[[ DATA EXCERPT open ]]

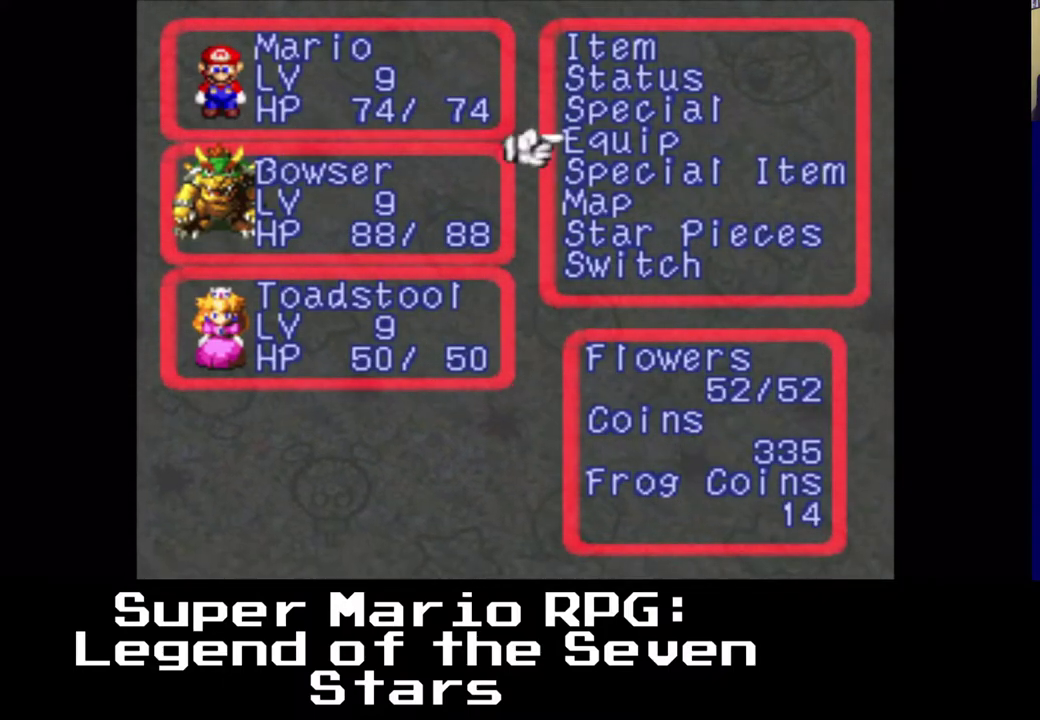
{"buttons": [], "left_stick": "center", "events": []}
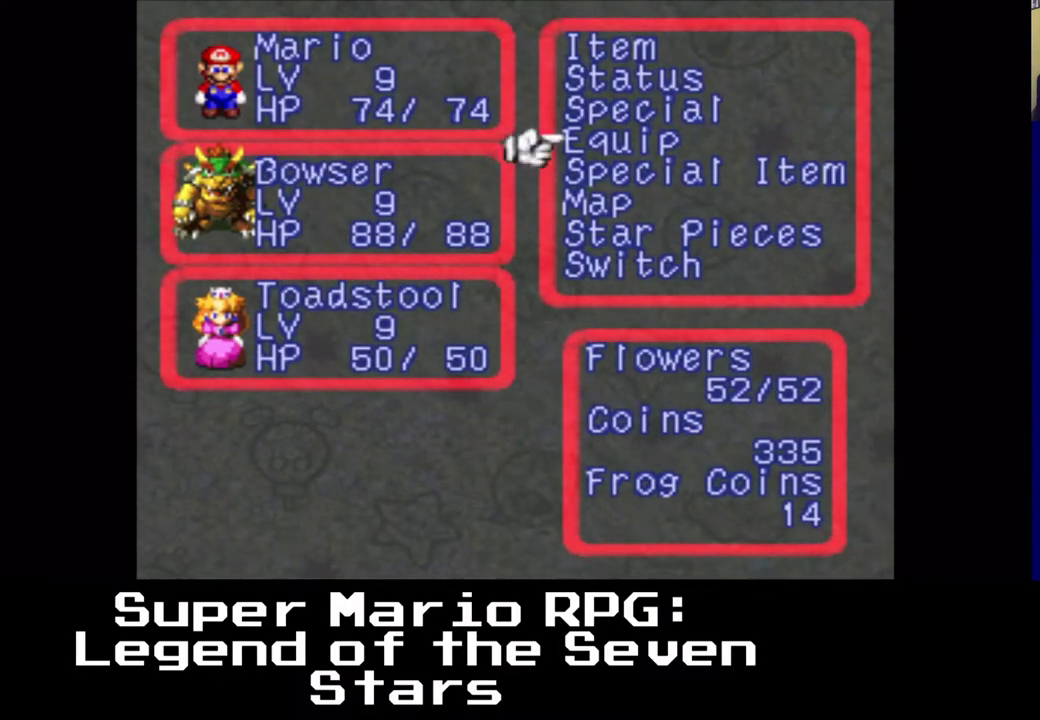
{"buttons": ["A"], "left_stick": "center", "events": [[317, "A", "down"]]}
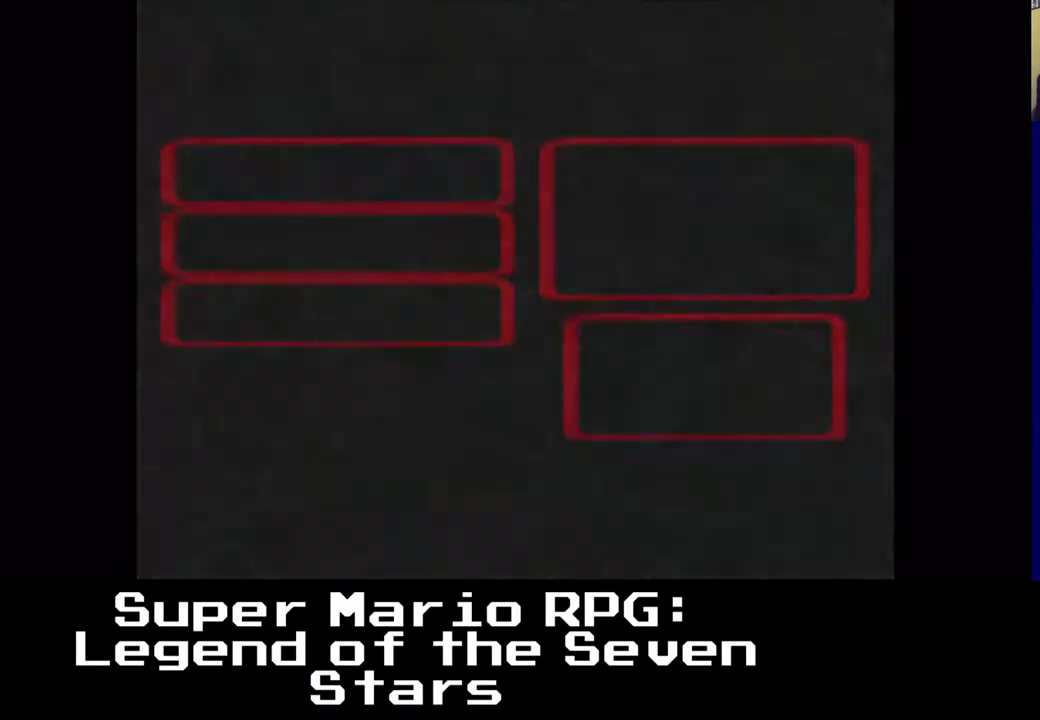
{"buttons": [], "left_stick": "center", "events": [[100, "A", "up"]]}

[[ DATA EXCERPT closed ]]

Set down the data again, exactly, without images.

{"buttons": [], "left_stick": "center", "events": []}
{"buttons": ["A"], "left_stick": "center", "events": [[317, "A", "down"]]}
{"buttons": [], "left_stick": "center", "events": [[100, "A", "up"]]}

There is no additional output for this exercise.